**BRIEF**
Emit an exact copy of the lines running from the start of the records to the line containing "FIGURE 9 | Correlation", both included.

**EXTRACTED MATERIAL**
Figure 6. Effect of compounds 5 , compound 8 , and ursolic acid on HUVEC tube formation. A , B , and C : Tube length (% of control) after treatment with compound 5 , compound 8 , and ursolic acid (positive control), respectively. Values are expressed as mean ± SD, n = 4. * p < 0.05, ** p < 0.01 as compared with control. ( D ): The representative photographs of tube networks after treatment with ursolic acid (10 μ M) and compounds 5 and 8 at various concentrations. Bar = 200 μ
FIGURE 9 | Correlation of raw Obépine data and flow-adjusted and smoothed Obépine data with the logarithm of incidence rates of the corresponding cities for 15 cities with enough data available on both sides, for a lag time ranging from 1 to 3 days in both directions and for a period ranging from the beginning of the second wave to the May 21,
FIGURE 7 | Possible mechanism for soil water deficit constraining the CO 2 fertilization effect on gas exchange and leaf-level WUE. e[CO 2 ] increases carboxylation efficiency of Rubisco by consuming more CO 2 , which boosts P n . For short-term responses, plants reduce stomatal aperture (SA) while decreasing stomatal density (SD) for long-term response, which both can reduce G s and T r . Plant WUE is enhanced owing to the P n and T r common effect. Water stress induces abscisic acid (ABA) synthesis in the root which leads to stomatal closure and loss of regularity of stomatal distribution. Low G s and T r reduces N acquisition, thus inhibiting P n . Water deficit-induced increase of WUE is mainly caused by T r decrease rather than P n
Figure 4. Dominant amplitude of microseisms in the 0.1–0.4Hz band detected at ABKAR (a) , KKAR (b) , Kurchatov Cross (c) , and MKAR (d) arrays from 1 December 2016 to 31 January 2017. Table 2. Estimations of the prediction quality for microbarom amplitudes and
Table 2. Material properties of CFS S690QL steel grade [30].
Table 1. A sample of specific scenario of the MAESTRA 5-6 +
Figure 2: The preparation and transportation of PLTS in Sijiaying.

**OUTPUT**
Figure 6. Effect of compounds 5 , compound 8 , and ursolic acid on HUVEC tube formation. A , B , and C : Tube length (% of control) after treatment with compound 5 , compound 8 , and ursolic acid (positive control), respectively. Values are expressed as mean ± SD, n = 4. * p < 0.05, ** p < 0.01 as compared with control. ( D ): The representative photographs of tube networks after treatment with ursolic acid (10 μ M) and compounds 5 and 8 at various concentrations. Bar = 200 μ
FIGURE 9 | Correlation of raw Obépine data and flow-adjusted and smoothed Obépine data with the logarithm of incidence rates of the corresponding cities for 15 cities with enough data available on both sides, for a lag time ranging from 1 to 3 days in both directions and for a period ranging from the beginning of the second wave to the May 21,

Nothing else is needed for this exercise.